Action item ->
A single number is all that's needed: how many lines in the data contain the string "Aktuelle".

(Page-level text extractions)
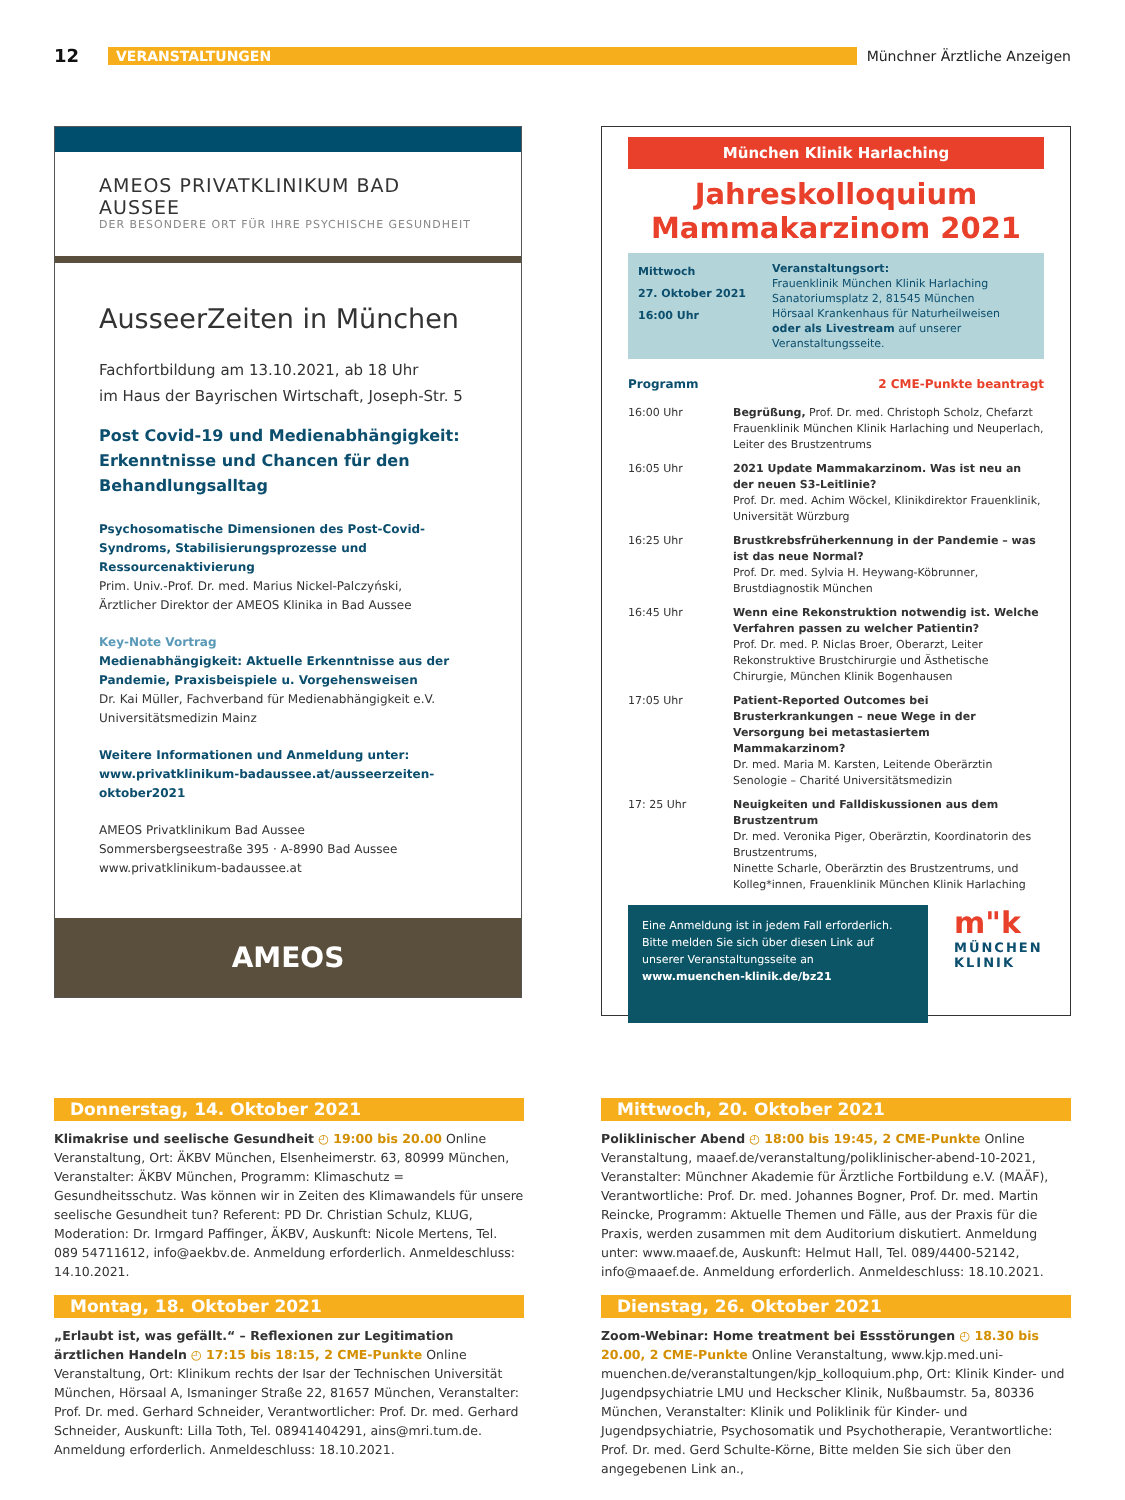12
VERANSTALTUNGEN Münchner Ärztliche Anzeigen
AMEOS PRIVATKLINIKUM BAD AUSSEE
DER BESONDERE ORT FÜR IHRE PSYCHISCHE GESUNDHEIT
AusseerZeiten in München
Fachfortbildung am 13.10.2021, ab 18 Uhr
im Haus der Bayrischen Wirtschaft, Joseph-Str. 5
Post Covid-19 und Medienabhängigkeit: Erkenntnisse und Chancen für den Behandlungsalltag
Psychosomatische Dimensionen des Post-Covid-Syndroms, Stabilisierungsprozesse und Ressourcenaktivierung
Prim. Univ.-Prof. Dr. med. Marius Nickel-Palczyński,
Ärztlicher Direktor der AMEOS Klinika in Bad Aussee
Key-Note Vortrag
Medienabhängigkeit: Aktuelle Erkenntnisse aus der Pandemie, Praxisbeispiele u. Vorgehensweisen
Dr. Kai Müller, Fachverband für Medienabhängigkeit e.V.
Universitätsmedizin Mainz
Weitere Informationen und Anmeldung unter:
www.privatklinikum-badaussee.at/ausseerzeiten-oktober2021
AMEOS Privatklinikum Bad Aussee
Sommersbergseestraße 395 · A-8990 Bad Aussee
www.privatklinikum-badaussee.at
AMEOS
München Klinik Harlaching
Jahreskolloquium
Mammakarzinom 2021
Mittwoch
27. Oktober 2021
16:00 Uhr
Veranstaltungsort:
Frauenklinik München Klinik Harlaching
Sanatoriumsplatz 2, 81545 München
Hörsaal Krankenhaus für Naturheilweisen
oder als Livestream auf unserer
Veranstaltungsseite.
Programm 2 CME-Punkte beantragt
16:00 Uhr Begrüßung, Prof. Dr. med. Christoph Scholz, Chefarzt Frauenklinik München Klinik Harlaching und Neuperlach, Leiter des Brustzentrums
16:05 Uhr 2021 Update Mammakarzinom. Was ist neu an der neuen S3-Leitlinie?
Prof. Dr. med. Achim Wöckel, Klinikdirektor Frauenklinik, Universität Würzburg
16:25 Uhr Brustkrebsfrüherkennung in der Pandemie – was ist das neue Normal?
Prof. Dr. med. Sylvia H. Heywang-Köbrunner, Brustdiagnostik München
16:45 Uhr Wenn eine Rekonstruktion notwendig ist. Welche Verfahren passen zu welcher Patientin?
Prof. Dr. med. P. Niclas Broer, Oberarzt, Leiter Rekonstruktive Brustchirurgie und Ästhetische Chirurgie, München Klinik Bogenhausen
17:05 Uhr Patient-Reported Outcomes bei Brusterkrankungen – neue Wege in der Versorgung bei metastasiertem Mammakarzinom?
Dr. med. Maria M. Karsten, Leitende Oberärztin Senologie – Charité Universitätsmedizin
17: 25 Uhr Neuigkeiten und Falldiskussionen aus dem Brustzentrum
Dr. med. Veronika Piger, Oberärztin, Koordinatorin des Brustzentrums,
Ninette Scharle, Oberärztin des Brustzentrums, und Kolleg*innen, Frauenklinik München Klinik Harlaching
Eine Anmeldung ist in jedem Fall erforderlich. Bitte melden Sie sich über diesen Link auf unserer Veranstaltungsseite an
www.muenchen-klinik.de/bz21
m"k
MÜNCHEN
KLINIK
Donnerstag, 14. Oktober 2021
Klimakrise und seelische Gesundheit ◴ 19:00 bis 20.00 Online Veranstaltung, Ort: ÄKBV München, Elsenheimerstr. 63, 80999 München, Veranstalter: ÄKBV München, Programm: Klimaschutz = Gesundheitsschutz. Was können wir in Zeiten des Klimawandels für unsere seelische Gesundheit tun? Referent: PD Dr. Christian Schulz, KLUG, Moderation: Dr. Irmgard Paffinger, ÄKBV, Auskunft: Nicole Mertens, Tel. 089 54711612, info@aekbv.de. Anmeldung erforderlich. Anmeldeschluss: 14.10.2021.
Montag, 18. Oktober 2021
„Erlaubt ist, was gefällt.“ – Reflexionen zur Legitimation ärztlichen Handeln ◴ 17:15 bis 18:15, 2 CME-Punkte Online Veranstaltung, Ort: Klinikum rechts der Isar der Technischen Universität München, Hörsaal A, Ismaninger Straße 22, 81657 München, Veranstalter: Prof. Dr. med. Gerhard Schneider, Verantwortlicher: Prof. Dr. med. Gerhard Schneider, Auskunft: Lilla Toth, Tel. 08941404291, ains@mri.tum.de. Anmeldung erforderlich. Anmeldeschluss: 18.10.2021.
Mittwoch, 20. Oktober 2021
Poliklinischer Abend ◴ 18:00 bis 19:45, 2 CME-Punkte Online Veranstaltung, maaef.de/veranstaltung/poliklinischer-abend-10-2021, Veranstalter: Münchner Akademie für Ärztliche Fortbildung e.V. (MAÄF), Verantwortliche: Prof. Dr. med. Johannes Bogner, Prof. Dr. med. Martin Reincke, Programm: Aktuelle Themen und Fälle, aus der Praxis für die Praxis, werden zusammen mit dem Auditorium diskutiert. Anmeldung unter: www.maaef.de, Auskunft: Helmut Hall, Tel. 089/4400-52142, info@maaef.de. Anmeldung erforderlich. Anmeldeschluss: 18.10.2021.
Dienstag, 26. Oktober 2021
Zoom-Webinar: Home treatment bei Essstörungen ◴ 18.30 bis 20.00, 2 CME-Punkte Online Veranstaltung, www.kjp.med.uni-muenchen.de/veranstaltungen/kjp_kolloquium.php, Ort: Klinik Kinder- und Jugendpsychiatrie LMU und Heckscher Klinik, Nußbaumstr. 5a, 80336 München, Veranstalter: Klinik und Poliklinik für Kinder- und Jugendpsychiatrie, Psychosomatik und Psychotherapie, Verantwortliche: Prof. Dr. med. Gerd Schulte-Körne, Bitte melden Sie sich über den angegebenen Link an.,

Response to this task ->
2